Search code examples
utf-8coldfusioncharacter-encodingasciiiconv

How Can I Convert From US-ASCII to UTF-8 with iconv?


I'm attempting to convert multiple files in batch from US-ASCII to UTF-8. I've narrowed the problem down to the iconv comnand, which I appear to be using wrong, despite my best scouring of Stack Overflow. Any idea what's going wrong here?

Checking the encoding:

file -i accounting.cfm
accounting.cfm: text/html; charset=us-ascii

Attempt using iconv to convert:

iconv -f us-ascii -t utf-8 accounting.cfm > accounting.cfm.recode

Check the encoding on the resultant file:

file -i accounting.cfm.recode
accounting.cfm.recode: text/html; charset=us-ascii

It seems the resultant file is still encoded for the US-ASCII charset. When I save a single file through Sublime as UTF-8 (Save With Encoding), it show the charset as utf-8. I understand the US-ASCII is a subset of UTF-8, but when I bring up the US-ASCII encoded file in the browser, I get garbage characters (the dreaded question marks in diamonds if loaded in a browser). This is for a legacy ColdFusion site. When I bring up the file Saved With Encoding through Sublime, my foreign character set appears properly. Any ideas what I'm doing wrong? Thanks.


Solution

  • So I figured it out. ColdFusion does need the BOM to work correctly, unless you want to put a <cfprocessingdirective pageencoding="utf-8"> tag at the top of each and every CFM file you may have non-ASCII characters in.
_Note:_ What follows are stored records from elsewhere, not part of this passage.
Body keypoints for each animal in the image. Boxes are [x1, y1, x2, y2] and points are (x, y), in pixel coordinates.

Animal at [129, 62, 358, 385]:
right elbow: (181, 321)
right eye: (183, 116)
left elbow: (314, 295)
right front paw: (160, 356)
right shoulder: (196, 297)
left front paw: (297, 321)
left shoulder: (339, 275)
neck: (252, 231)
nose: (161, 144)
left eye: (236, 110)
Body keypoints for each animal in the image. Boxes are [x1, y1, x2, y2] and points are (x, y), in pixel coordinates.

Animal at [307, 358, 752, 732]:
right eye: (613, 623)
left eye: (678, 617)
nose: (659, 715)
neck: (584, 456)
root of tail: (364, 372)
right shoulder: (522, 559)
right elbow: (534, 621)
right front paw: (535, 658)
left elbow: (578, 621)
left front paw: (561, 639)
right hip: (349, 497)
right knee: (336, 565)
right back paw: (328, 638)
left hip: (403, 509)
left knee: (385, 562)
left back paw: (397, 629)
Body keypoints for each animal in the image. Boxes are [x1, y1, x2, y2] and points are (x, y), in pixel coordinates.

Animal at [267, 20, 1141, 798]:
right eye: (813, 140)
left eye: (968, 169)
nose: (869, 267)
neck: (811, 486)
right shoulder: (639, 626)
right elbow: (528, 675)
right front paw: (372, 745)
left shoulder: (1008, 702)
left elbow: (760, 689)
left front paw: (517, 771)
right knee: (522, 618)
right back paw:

Reference:

    https://forums.adobe.com/thread/930550 https://www.adobe.com/support/coldfusion/internationalization/internationalization_cfmx/internationalization_cfmx3.html

    I'm a Sublime user, so I simply went to File -> Save With Encoding, UTF-8 with BOM, and it works without the tag. I then became quite happy that I spend most of my days in Python 3!